==== RECORDS SUPPLIED
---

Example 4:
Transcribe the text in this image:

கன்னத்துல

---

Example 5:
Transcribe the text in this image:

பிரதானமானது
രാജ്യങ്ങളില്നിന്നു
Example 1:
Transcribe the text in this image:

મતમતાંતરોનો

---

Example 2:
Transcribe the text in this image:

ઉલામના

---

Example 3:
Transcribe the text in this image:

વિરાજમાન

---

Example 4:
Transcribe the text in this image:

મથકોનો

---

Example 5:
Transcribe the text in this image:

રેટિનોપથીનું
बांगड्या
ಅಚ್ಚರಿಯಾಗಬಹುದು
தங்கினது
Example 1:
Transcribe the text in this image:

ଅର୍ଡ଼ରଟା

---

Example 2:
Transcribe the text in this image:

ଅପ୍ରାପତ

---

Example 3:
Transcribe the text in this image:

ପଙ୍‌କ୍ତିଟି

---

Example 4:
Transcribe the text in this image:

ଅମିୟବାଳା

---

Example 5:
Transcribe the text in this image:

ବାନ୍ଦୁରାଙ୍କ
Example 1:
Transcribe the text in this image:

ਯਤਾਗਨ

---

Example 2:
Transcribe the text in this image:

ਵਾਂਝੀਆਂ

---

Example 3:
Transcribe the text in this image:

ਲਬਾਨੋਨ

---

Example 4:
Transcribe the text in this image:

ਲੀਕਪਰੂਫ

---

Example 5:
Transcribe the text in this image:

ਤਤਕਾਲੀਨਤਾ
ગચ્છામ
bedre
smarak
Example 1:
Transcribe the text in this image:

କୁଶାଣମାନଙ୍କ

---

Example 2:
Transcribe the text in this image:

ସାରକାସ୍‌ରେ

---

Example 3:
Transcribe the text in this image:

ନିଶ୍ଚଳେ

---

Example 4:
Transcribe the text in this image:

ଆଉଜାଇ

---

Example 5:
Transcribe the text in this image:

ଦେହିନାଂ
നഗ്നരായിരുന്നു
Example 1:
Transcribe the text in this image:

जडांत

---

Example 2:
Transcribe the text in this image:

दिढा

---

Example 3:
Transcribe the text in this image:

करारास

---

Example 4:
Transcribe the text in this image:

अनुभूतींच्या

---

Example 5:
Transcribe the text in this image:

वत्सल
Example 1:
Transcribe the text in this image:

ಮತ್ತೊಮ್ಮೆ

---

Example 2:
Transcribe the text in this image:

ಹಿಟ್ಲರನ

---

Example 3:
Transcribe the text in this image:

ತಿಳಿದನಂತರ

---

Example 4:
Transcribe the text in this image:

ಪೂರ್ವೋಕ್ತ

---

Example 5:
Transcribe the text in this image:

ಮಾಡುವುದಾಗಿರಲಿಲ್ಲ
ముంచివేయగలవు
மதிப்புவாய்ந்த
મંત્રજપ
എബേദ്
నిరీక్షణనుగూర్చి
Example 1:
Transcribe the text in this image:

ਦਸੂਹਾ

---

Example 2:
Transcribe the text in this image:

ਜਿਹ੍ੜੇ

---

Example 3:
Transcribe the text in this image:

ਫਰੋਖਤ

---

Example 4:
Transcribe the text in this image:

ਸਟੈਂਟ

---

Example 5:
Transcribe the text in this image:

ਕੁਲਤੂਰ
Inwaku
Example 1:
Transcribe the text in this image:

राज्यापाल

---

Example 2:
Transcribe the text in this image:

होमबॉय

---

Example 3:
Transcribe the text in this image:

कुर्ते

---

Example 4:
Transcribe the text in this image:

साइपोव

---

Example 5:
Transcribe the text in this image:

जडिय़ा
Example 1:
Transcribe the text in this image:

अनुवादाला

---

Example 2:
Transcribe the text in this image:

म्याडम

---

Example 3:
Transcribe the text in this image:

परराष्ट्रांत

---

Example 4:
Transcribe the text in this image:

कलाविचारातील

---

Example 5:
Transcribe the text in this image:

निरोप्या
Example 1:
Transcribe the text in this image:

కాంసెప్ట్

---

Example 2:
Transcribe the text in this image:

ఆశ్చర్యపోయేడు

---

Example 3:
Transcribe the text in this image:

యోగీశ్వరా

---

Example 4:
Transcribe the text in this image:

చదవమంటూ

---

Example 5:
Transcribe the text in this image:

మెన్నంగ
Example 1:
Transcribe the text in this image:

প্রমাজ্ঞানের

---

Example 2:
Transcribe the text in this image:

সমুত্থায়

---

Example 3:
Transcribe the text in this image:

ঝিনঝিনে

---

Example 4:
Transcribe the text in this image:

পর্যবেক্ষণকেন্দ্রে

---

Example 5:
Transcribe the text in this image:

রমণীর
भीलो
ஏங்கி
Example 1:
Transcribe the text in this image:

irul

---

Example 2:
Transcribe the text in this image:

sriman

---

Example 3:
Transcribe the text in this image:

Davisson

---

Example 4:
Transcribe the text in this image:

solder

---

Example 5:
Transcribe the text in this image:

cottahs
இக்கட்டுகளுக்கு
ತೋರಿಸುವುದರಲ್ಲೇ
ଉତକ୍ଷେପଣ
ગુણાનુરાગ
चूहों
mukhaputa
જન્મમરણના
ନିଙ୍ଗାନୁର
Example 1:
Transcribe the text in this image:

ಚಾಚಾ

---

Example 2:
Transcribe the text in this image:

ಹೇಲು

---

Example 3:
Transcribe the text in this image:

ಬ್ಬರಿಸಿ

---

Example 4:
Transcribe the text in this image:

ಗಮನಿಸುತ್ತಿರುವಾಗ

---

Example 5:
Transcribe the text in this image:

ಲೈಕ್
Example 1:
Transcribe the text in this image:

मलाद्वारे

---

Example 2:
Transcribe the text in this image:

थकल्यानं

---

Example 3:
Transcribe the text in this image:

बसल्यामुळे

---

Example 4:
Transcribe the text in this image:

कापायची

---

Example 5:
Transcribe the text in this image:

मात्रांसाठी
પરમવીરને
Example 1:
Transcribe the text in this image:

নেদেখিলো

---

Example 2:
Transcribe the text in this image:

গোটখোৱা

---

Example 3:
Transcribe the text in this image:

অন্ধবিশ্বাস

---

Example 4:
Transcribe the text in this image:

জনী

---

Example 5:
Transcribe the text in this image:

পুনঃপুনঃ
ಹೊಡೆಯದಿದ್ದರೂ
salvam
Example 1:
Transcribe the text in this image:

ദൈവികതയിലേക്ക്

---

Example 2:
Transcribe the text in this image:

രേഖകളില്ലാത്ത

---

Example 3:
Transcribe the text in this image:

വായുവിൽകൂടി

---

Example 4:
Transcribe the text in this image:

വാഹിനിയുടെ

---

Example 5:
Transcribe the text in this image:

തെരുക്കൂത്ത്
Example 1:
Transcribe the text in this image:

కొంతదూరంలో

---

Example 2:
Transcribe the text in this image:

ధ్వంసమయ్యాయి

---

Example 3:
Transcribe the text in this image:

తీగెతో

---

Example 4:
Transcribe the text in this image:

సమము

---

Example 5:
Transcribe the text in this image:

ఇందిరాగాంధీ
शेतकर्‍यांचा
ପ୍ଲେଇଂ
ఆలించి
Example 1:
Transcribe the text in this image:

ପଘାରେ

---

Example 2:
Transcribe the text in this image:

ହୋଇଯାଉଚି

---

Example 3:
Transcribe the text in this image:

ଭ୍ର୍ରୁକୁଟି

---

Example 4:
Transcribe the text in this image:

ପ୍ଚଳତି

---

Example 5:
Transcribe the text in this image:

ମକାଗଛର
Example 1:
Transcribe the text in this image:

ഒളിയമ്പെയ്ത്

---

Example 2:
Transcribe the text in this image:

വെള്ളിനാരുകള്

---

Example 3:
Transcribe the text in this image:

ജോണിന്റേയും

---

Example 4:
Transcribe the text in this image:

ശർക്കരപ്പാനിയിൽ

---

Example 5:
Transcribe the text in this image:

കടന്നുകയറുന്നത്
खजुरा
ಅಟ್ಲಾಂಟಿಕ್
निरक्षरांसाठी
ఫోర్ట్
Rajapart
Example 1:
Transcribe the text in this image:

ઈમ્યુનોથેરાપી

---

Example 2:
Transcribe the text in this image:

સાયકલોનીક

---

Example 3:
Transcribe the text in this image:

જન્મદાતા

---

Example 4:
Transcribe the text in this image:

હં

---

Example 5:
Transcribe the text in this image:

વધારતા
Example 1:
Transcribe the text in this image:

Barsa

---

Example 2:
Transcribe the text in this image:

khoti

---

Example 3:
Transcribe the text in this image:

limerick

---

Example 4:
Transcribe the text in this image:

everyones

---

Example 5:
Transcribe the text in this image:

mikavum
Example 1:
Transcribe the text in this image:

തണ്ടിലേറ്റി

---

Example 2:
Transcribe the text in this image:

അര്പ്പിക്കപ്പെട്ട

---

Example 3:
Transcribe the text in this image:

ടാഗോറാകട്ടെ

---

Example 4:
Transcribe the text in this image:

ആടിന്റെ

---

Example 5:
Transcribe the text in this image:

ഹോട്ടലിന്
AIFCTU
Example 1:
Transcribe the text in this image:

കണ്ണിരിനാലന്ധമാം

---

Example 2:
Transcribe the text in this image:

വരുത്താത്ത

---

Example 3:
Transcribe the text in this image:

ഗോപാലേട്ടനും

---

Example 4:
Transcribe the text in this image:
========
GIVEN TASK>
Can you express the items as a Markdown table with the columns "No." and "Line", covering everything from the start of the items through the line containing "నిరీక్షణనుగూర్చి", both ends included? Number each row, and leave out blank lines.

RESPONSE>
| No. | Line |
|---|---|
| 1 | --- |
| 2 | Example 4: |
| 3 | Transcribe the text in this image: |
| 4 | கன்னத்துல |
| 5 | --- |
| 6 | Example 5: |
| 7 | Transcribe the text in this image: |
| 8 | பிரதானமானது |
| 9 | രാജ്യങ്ങളില്നിന്നു |
| 10 | Example 1: |
| 11 | Transcribe the text in this image: |
| 12 | મતમતાંતરોનો |
| 13 | --- |
| 14 | Example 2: |
| 15 | Transcribe the text in this image: |
| 16 | ઉલામના |
| 17 | --- |
| 18 | Example 3: |
| 19 | Transcribe the text in this image: |
| 20 | વિરાજમાન |
| 21 | --- |
| 22 | Example 4: |
| 23 | Transcribe the text in this image: |
| 24 | મથકોનો |
| 25 | --- |
| 26 | Example 5: |
| 27 | Transcribe the text in this image: |
| 28 | રેટિનોપથીનું |
| 29 | बांगड्या |
| 30 | ಅಚ್ಚರಿಯಾಗಬಹುದು |
| 31 | தங்கினது |
| 32 | Example 1: |
| 33 | Transcribe the text in this image: |
| 34 | ଅର୍ଡ଼ରଟା |
| 35 | --- |
| 36 | Example 2: |
| 37 | Transcribe the text in this image: |
| 38 | ଅପ୍ରାପତ |
| 39 | --- |
| 40 | Example 3: |
| 41 | Transcribe the text in this image: |
| 42 | ପଙ୍‌କ୍ତିଟି |
| 43 | --- |
| 44 | Example 4: |
| 45 | Transcribe the text in this image: |
| 46 | ଅମିୟବାଳା |
| 47 | --- |
| 48 | Example 5: |
| 49 | Transcribe the text in this image: |
| 50 | ବାନ୍ଦୁରାଙ୍କ |
| 51 | Example 1: |
| 52 | Transcribe the text in this image: |
| 53 | ਯਤਾਗਨ |
| 54 | --- |
| 55 | Example 2: |
| 56 | Transcribe the text in this image: |
| 57 | ਵਾਂਝੀਆਂ |
| 58 | --- |
| 59 | Example 3: |
| 60 | Transcribe the text in this image: |
| 61 | ਲਬਾਨੋਨ |
| 62 | --- |
| 63 | Example 4: |
| 64 | Transcribe the text in this image: |
| 65 | ਲੀਕਪਰੂਫ |
| 66 | --- |
| 67 | Example 5: |
| 68 | Transcribe the text in this image: |
| 69 | ਤਤਕਾਲੀਨਤਾ |
| 70 | ગચ્છામ |
| 71 | bedre |
| 72 | smarak |
| 73 | Example 1: |
| 74 | Transcribe the text in this image: |
| 75 | କୁଶାଣମାନଙ୍କ |
| 76 | --- |
| 77 | Example 2: |
| 78 | Transcribe the text in this image: |
| 79 | ସାରକାସ୍‌ରେ |
| 80 | --- |
| 81 | Example 3: |
| 82 | Transcribe the text in this image: |
| 83 | ନିଶ୍ଚଳେ |
| 84 | --- |
| 85 | Example 4: |
| 86 | Transcribe the text in this image: |
| 87 | ଆଉଜାଇ |
| 88 | --- |
| 89 | Example 5: |
| 90 | Transcribe the text in this image: |
| 91 | ଦେହିନାଂ |
| 92 | നഗ്നരായിരുന്നു |
| 93 | Example 1: |
| 94 | Transcribe the text in this image: |
| 95 | जडांत |
| 96 | --- |
| 97 | Example 2: |
| 98 | Transcribe the text in this image: |
| 99 | दिढा |
| 100 | --- |
| 101 | Example 3: |
| 102 | Transcribe the text in this image: |
| 103 | करारास |
| 104 | --- |
| 105 | Example 4: |
| 106 | Transcribe the text in this image: |
| 107 | अनुभूतींच्या |
| 108 | --- |
| 109 | Example 5: |
| 110 | Transcribe the text in this image: |
| 111 | वत्सल |
| 112 | Example 1: |
| 113 | Transcribe the text in this image: |
| 114 | ಮತ್ತೊಮ್ಮೆ |
| 115 | --- |
| 116 | Example 2: |
| 117 | Transcribe the text in this image: |
| 118 | ಹಿಟ್ಲರನ |
| 119 | --- |
| 120 | Example 3: |
| 121 | Transcribe the text in this image: |
| 122 | ತಿಳಿದನಂತರ |
| 123 | --- |
| 124 | Example 4: |
| 125 | Transcribe the text in this image: |
| 126 | ಪೂರ್ವೋಕ್ತ |
| 127 | --- |
| 128 | Example 5: |
| 129 | Transcribe the text in this image: |
| 130 | ಮಾಡುವುದಾಗಿರಲಿಲ್ಲ |
| 131 | ముంచివేయగలవు |
| 132 | மதிப்புவாய்ந்த |
| 133 | મંત્રજપ |
| 134 | എബേദ് |
| 135 | నిరీక్షణనుగూర్చి |